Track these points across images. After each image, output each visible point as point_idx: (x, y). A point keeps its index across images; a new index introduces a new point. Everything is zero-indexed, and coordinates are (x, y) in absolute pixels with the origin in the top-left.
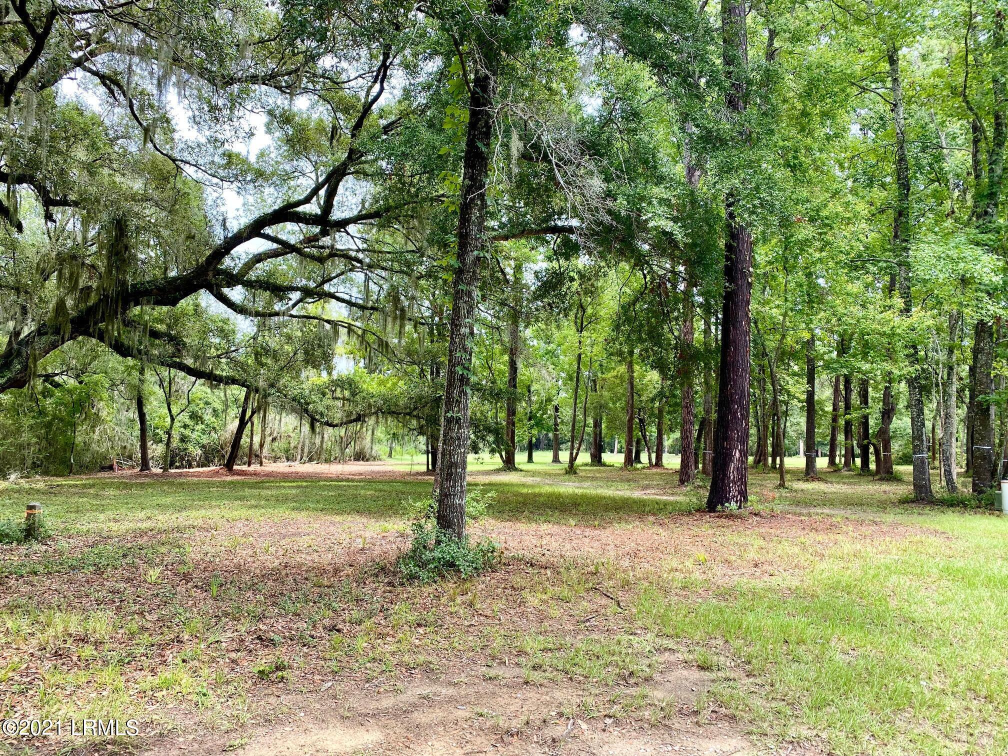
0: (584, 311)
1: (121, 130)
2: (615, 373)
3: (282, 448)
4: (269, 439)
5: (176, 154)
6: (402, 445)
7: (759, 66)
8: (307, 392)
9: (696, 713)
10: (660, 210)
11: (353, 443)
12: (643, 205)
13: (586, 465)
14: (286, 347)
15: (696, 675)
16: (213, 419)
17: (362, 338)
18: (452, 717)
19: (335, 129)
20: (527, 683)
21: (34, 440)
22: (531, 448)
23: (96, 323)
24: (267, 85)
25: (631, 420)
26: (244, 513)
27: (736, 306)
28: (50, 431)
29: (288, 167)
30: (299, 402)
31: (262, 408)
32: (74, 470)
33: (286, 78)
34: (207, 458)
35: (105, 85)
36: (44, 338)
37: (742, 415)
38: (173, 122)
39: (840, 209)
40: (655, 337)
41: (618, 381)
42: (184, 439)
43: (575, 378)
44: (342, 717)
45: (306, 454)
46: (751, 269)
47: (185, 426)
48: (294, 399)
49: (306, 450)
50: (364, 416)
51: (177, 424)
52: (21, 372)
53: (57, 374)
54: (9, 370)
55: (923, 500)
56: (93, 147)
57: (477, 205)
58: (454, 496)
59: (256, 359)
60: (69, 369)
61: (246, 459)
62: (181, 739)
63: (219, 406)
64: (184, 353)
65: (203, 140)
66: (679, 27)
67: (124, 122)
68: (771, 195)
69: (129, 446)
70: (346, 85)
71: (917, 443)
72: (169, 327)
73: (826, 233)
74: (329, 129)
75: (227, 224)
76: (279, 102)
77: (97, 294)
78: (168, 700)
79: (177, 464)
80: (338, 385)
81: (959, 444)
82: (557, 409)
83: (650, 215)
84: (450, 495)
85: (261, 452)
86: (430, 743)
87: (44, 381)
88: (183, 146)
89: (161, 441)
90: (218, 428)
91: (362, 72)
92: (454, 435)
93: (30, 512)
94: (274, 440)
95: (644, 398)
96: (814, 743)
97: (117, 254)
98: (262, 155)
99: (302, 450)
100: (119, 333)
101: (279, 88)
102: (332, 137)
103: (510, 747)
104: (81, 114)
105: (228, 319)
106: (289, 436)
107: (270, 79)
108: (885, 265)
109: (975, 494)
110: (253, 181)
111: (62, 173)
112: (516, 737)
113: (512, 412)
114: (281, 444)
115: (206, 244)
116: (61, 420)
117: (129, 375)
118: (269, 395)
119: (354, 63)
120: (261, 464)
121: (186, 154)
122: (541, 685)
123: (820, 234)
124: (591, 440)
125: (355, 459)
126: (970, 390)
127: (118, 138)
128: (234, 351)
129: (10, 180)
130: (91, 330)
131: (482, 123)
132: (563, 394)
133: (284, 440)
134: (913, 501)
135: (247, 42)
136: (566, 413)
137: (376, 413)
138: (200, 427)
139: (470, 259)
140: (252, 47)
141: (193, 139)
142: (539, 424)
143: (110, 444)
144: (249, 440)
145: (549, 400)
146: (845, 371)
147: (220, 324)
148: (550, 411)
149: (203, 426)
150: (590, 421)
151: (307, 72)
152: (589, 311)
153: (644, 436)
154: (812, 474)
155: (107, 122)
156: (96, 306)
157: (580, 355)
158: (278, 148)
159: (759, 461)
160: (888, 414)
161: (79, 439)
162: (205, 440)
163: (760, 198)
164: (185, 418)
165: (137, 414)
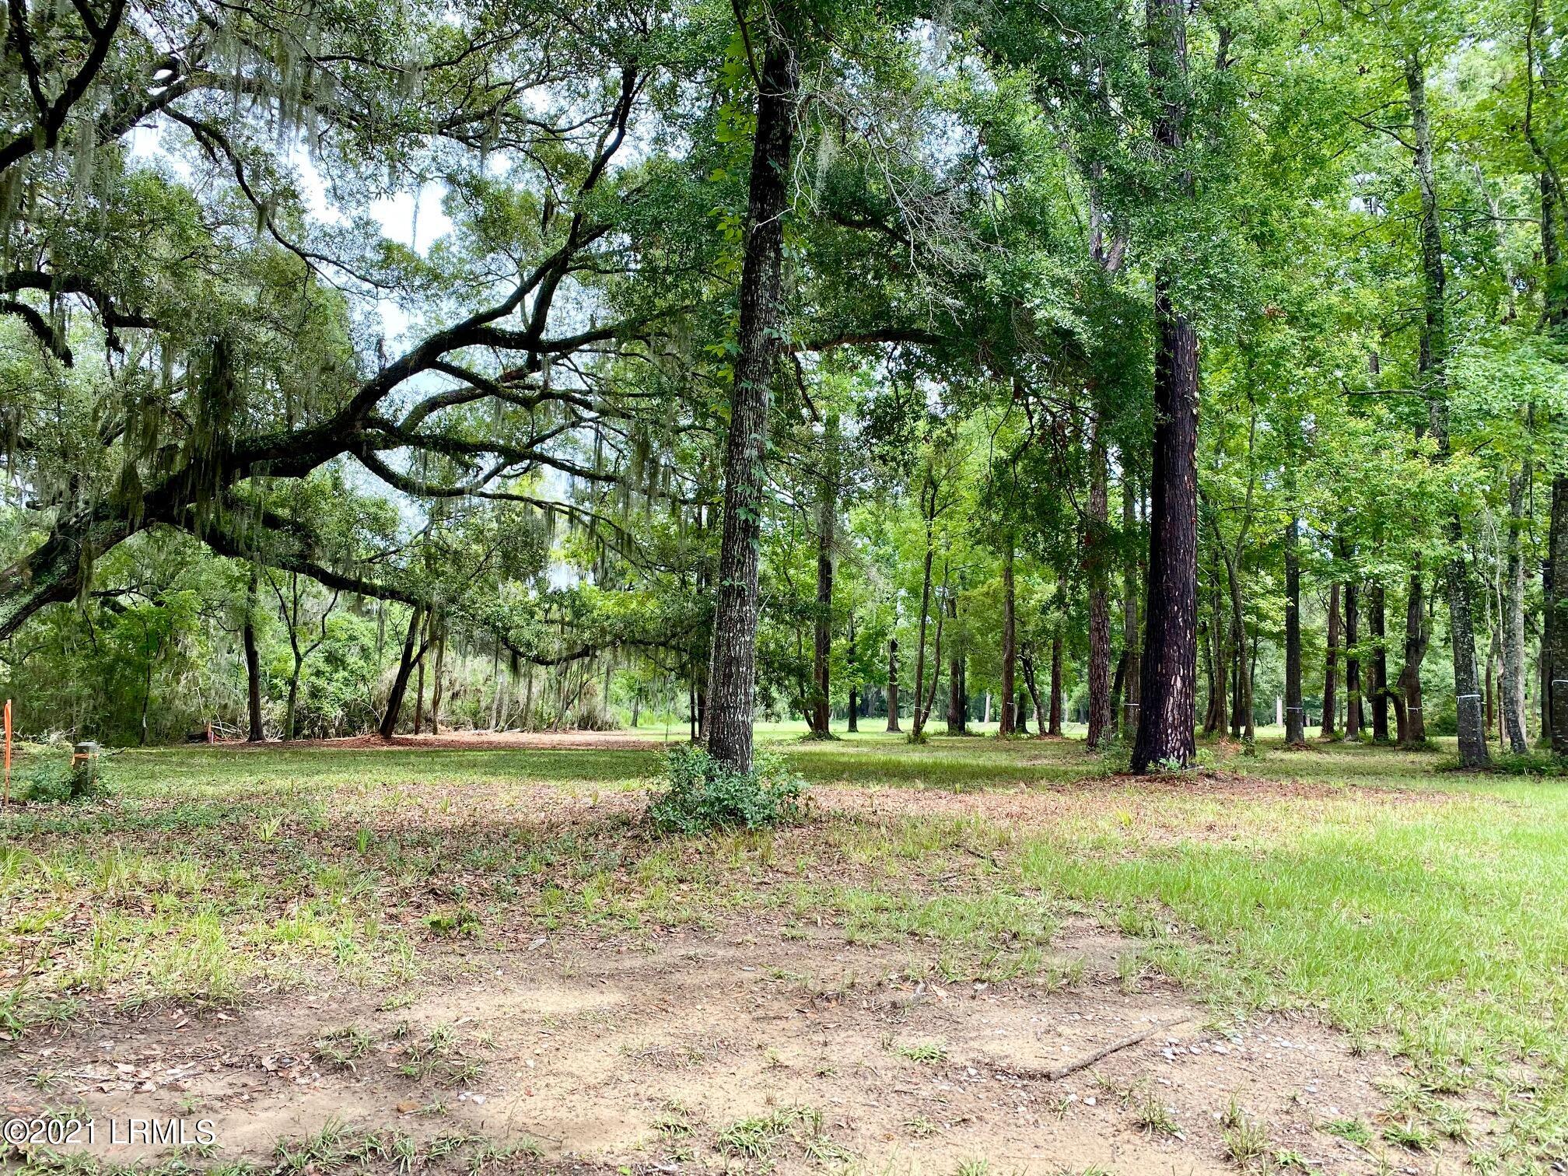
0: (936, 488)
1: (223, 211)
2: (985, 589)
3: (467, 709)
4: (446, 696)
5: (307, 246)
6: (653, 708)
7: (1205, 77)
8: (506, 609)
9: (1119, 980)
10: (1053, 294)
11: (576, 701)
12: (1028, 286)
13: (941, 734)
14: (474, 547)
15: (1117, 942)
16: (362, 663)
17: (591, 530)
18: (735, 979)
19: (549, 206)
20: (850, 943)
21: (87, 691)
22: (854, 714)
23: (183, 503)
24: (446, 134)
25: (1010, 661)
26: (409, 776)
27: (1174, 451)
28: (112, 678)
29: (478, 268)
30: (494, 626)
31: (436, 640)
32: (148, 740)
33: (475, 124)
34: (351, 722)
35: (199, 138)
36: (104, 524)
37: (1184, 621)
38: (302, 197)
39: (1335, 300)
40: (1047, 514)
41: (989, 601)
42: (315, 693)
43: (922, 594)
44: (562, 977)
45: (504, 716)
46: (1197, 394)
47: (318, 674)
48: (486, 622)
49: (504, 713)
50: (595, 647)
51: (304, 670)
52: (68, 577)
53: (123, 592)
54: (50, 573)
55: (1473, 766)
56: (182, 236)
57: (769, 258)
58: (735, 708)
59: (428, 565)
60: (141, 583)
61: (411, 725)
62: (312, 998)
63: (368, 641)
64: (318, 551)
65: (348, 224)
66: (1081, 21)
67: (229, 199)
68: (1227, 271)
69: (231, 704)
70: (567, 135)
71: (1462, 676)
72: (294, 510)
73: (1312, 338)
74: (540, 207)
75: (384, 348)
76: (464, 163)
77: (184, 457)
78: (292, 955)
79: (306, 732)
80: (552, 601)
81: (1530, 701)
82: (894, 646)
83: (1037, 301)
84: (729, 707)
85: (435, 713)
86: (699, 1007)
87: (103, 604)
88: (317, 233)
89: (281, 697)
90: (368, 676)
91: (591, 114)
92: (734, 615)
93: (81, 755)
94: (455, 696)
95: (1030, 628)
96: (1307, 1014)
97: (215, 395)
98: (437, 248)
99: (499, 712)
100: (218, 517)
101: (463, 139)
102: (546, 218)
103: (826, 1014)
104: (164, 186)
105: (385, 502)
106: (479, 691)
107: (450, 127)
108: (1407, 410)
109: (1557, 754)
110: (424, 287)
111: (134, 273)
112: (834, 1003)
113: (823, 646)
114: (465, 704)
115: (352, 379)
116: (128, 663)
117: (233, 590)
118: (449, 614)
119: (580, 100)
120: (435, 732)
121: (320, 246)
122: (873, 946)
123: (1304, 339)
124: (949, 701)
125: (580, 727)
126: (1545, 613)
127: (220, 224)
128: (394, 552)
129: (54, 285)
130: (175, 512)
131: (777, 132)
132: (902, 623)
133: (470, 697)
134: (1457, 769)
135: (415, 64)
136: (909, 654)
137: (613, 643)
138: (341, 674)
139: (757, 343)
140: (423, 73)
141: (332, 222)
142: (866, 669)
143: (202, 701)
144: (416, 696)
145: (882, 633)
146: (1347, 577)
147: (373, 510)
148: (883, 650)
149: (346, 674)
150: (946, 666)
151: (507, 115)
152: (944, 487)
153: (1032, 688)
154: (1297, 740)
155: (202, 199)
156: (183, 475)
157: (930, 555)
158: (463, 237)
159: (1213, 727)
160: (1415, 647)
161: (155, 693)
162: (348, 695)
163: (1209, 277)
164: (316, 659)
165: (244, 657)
===
### Work order
Your answer should consist of the lines from the line with "24: (267, 85)" to the line with "53: (57, 374)" above, repeated exactly, both ends included.

### Exercise answer
24: (267, 85)
25: (631, 420)
26: (244, 513)
27: (736, 306)
28: (50, 431)
29: (288, 167)
30: (299, 402)
31: (262, 408)
32: (74, 470)
33: (286, 78)
34: (207, 458)
35: (105, 85)
36: (44, 338)
37: (742, 415)
38: (173, 122)
39: (840, 209)
40: (655, 337)
41: (618, 381)
42: (184, 439)
43: (575, 378)
44: (342, 717)
45: (306, 454)
46: (751, 269)
47: (185, 426)
48: (294, 399)
49: (306, 450)
50: (364, 416)
51: (177, 424)
52: (21, 372)
53: (57, 374)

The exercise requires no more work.